Later, after the console gave up the ghost, my father bought one of those home stereos that had individual components and was in a cabinet where you’d stack the receiver, equalizer, cassette player and record player. The sound quality was so much better than our old console, and by then I was probably listening to a lot of early New Wave and rock (now classic rock).
It was certainly an upgrade, but I still listened to music roughly the same way I did when I was cutting my teeth on that console. I didn’t sit in front of the speakers, but I did sit down in the living room to put on a record or cassette and just kind let it all wash over me — while I studied the cover art and read the liner notes of the LPs or cassette.
Those days, however, are long gone.
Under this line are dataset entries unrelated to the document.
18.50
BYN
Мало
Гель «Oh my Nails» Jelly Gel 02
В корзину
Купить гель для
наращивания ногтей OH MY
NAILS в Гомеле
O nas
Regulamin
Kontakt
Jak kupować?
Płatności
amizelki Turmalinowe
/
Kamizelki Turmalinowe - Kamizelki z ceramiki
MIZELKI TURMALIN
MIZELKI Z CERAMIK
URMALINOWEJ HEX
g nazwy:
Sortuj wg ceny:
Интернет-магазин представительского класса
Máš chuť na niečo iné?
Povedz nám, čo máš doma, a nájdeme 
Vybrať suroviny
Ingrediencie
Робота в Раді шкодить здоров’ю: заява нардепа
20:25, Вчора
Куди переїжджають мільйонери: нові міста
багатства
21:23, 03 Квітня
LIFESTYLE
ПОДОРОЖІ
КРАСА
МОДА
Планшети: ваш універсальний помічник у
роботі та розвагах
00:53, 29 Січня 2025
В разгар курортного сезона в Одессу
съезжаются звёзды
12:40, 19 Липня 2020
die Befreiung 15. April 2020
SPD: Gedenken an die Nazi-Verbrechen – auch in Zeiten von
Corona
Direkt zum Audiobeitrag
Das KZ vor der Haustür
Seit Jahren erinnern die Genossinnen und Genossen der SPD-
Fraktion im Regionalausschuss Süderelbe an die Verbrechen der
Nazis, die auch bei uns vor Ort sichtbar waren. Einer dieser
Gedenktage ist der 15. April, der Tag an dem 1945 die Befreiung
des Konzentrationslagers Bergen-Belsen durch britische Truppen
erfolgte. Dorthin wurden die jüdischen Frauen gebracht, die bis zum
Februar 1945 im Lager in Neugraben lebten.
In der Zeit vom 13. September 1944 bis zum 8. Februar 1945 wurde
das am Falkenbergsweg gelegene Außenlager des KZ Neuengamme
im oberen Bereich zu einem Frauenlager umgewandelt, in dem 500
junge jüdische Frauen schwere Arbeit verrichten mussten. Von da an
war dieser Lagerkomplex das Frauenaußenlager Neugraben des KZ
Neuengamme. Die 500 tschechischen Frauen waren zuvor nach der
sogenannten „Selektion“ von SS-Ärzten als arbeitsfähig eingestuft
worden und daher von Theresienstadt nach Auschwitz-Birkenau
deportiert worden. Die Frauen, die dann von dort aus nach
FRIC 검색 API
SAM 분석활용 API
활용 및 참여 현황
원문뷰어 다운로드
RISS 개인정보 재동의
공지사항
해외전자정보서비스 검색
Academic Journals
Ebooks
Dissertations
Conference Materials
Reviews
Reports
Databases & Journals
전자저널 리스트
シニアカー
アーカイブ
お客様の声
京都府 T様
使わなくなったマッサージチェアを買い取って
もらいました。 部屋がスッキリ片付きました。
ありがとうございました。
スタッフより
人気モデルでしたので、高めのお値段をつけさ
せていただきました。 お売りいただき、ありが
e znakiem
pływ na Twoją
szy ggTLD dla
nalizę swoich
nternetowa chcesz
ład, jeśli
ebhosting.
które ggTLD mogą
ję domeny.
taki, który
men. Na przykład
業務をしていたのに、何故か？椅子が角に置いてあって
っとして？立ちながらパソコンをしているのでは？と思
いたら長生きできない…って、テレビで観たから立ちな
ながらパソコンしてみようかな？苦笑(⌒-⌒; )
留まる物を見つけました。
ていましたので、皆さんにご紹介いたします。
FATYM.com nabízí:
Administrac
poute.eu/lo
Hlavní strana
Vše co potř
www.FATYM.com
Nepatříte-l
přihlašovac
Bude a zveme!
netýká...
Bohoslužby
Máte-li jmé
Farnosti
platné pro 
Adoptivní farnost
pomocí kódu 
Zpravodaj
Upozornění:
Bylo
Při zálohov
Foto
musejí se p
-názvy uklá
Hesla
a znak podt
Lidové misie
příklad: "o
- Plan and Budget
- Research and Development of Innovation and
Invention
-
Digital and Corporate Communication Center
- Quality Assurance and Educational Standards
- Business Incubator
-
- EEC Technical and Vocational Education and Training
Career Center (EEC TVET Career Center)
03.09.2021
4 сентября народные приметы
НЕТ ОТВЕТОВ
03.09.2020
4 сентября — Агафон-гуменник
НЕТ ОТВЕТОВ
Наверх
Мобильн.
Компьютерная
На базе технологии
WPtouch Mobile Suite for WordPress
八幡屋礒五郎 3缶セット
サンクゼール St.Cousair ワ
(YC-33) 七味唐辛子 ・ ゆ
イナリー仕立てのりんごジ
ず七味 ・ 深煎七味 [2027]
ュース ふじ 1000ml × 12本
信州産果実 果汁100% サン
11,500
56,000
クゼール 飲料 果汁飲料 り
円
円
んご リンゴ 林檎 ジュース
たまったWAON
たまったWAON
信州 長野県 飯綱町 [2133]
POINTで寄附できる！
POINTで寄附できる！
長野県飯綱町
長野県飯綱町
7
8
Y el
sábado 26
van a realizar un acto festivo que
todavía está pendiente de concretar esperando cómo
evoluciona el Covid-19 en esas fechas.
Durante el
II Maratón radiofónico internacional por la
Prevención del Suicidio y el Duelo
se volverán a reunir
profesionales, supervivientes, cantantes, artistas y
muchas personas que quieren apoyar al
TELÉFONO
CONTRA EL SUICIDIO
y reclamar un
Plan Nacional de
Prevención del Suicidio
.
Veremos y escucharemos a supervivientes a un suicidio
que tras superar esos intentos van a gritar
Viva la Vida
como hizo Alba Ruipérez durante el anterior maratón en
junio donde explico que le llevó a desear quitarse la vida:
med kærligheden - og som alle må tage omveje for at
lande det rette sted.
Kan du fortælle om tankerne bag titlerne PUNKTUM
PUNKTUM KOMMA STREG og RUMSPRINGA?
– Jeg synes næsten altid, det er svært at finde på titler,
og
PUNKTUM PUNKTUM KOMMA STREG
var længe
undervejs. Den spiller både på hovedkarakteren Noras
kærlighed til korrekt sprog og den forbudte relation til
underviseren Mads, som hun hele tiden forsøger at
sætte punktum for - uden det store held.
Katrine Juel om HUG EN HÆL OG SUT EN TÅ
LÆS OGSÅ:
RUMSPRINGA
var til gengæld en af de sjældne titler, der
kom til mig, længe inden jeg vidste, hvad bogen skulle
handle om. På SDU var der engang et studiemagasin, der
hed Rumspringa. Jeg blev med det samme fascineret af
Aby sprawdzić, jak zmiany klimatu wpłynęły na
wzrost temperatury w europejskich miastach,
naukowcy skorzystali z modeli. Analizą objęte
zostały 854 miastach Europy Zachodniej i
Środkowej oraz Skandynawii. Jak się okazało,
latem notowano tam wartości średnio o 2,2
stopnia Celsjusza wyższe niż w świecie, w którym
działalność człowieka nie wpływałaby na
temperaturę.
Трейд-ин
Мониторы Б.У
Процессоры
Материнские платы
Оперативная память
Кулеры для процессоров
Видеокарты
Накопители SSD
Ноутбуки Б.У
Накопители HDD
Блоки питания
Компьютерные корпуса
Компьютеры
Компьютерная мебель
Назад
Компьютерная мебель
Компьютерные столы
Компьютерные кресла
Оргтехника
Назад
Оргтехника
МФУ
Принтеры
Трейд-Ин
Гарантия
I’m not sure if people listen to music in a more passive way anymore. Sure, making music portable to play when you’re active has been with us for a long time. Car radios have been part of the music landscape since the 1930s. While transistor radios came later (developed in the ’40s and ’50s, but really popular in the ’60s and ’70s), the idea that people could have pre-programmed music on the go was certainly novel and embraced in a radio culture.
And then, as technology got better, so did effort to improve portability and sound quality:
Nowadays, it’s about being in a silo of media that you choose to consume in a portable way. It’s not just audio, but video, games, text, two-way video communication, and…oh yeah, using a telephone.
What’s missing in this? I would say that as the pull for one’s attention increases via smartphones and tablets, the less we tend to immerse ourselves music without distraction. The “deep listening” that I used to do is a rarity. I’m always doing something else when I’m listening to music. Driving, cooking, exercising, looking at my phone, sitting on BART. It’s rare that I put a CD in the player or stream some audio without engaging in some activity. For many artists, I think they’d love it if their audience would try to take in what they see and hear in such a way that they are not reaching for their phones to snap a picture and post something to social media as a “sharable” moment. But that’s not the culture we live in. We share these moments in an ecosystem that’s designed to be fleeting. Endless scrolling means you’re only taking in a small amount of what you’re being fed. Maybe that creates short attention spans. Maybe it cheapens experiences to the point that we’re not all that impressed by what humans create as much as we are by what we share with each other.
When was the last time you really sat down and played a musical recording (doesn’t matter what format) and just…listened to what was coming out of the speakers?